Última atualização em 12 de julho de 2021

A sua empresa está atenta à saúde dos trabalhadores, como está para avaliar a produtividade e o desenvolvimento deles? Como ela lida com isso? Se essa é uma questão que passa despercebida pelo RH, saiba que muitas doenças ocupacionais podem ser evitadas se isso for observado com atenção pela companhia.

O mercado de trabalho vem falando bastante sobre o bem-estar dos trabalhadores e a saúde deles é o primeiro fator relacionado à felicidade no mundo corporativo. Afinal, se algo não vai bem, como ter um desempenho de alto nível? Por isso, vamos falar sobre como o RH pode agir na identificação e prevenção desse tipo de problema. Acompanhe!

O que são as doenças ocupacionais e como elas surgem

o que são e como evitá-las

As doenças ocupacionais são aquelas que foram adquiridas ou provocadas, direta ou indiretamente, pelo exercício da atividade profissional. Ou seja, elas surgem por meio das ações que o trabalhador desempenha todos os dias ou podem ser causadas de forma indireta pelas condições que uma pessoa executa o seu trabalho.

Pelo fato de serem desencadeadas de maneira direta ou indireta, essas enfermidades são classificadas em dois tipos, veja a seguir.

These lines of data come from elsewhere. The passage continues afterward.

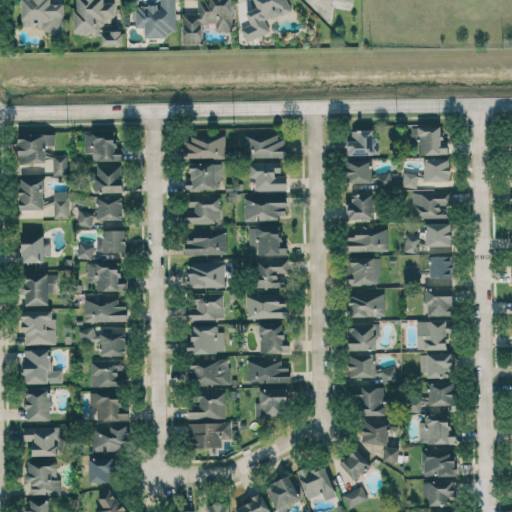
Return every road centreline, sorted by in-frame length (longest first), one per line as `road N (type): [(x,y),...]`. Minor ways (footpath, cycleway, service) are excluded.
road 1 (residential): [(0,106),(511,99)]
road 2 (residential): [(166,474),(227,472),(324,419),(317,103)]
road 3 (residential): [(485,100),(495,502)]
road 4 (residential): [(155,102),(166,474)]
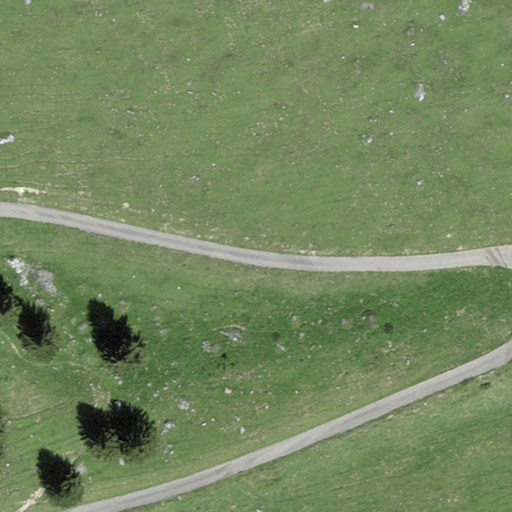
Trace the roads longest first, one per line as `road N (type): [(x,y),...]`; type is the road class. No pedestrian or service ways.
road 1 (track): [(511,256),(263,257),(0,207)]
road 2 (track): [(86,511),(232,468),(511,350)]
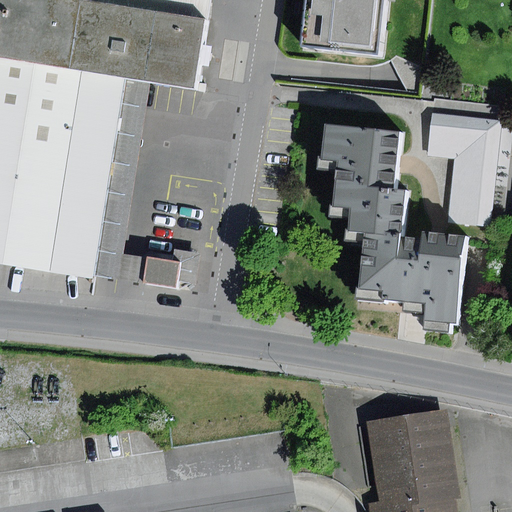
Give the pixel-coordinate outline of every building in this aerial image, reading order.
[(211,0),(0,0),(0,60),(125,81),(150,85),(196,93),(211,0)] [(310,0),(305,49),(383,57),(388,0),(310,0)] [(0,266),(92,281),(125,81),(0,60),(0,266)] [(125,81),(92,281),(118,285),(150,85),(125,81)] [(501,124),(434,117),(430,156),(452,159),(445,222),(490,226),(501,124)] [(404,133),(324,124),(320,162),(340,164),(335,207),(353,209),(350,233),(370,235),(364,288),(386,291),(384,302),(427,306),(426,321),(456,325),(466,240),(405,233),(410,194),(397,192),(404,133)] [(183,263),(149,258),(145,284),(179,289),(183,263)] [(168,419),(172,447),(286,432),(282,404),(168,419)] [(447,409),(367,421),(379,502),(369,504),(370,511),(457,511),(456,499),(460,498),(447,409)]
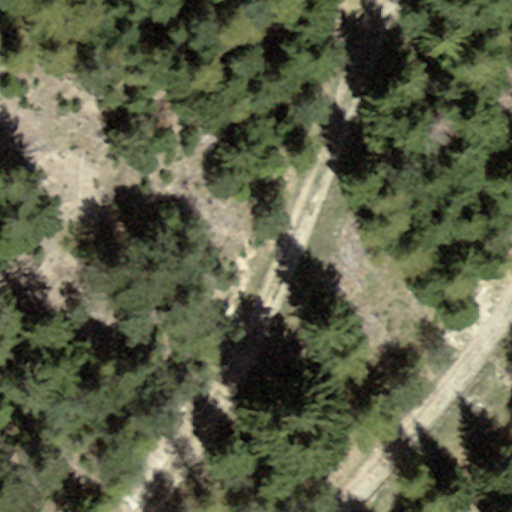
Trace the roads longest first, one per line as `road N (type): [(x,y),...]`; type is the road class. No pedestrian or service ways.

Doenças do trabalho – Mesopatias

Podem parecer sinônimos, mas as doenças do trabalho e as profissionais têm características diferentes. As primeiras, são enfermidades que surgem ou se agravam tendo o trabalho como causa indireta.

Isso quer dizer que a atividade que a pessoa desenvolve pode agravar uma predisposição que ela já tinha a determinada doença ou é capaz de intensificar os sintomas. Alguns exemplos de doenças do trabalho são asma, varizes, alergias e doenças psicológicas.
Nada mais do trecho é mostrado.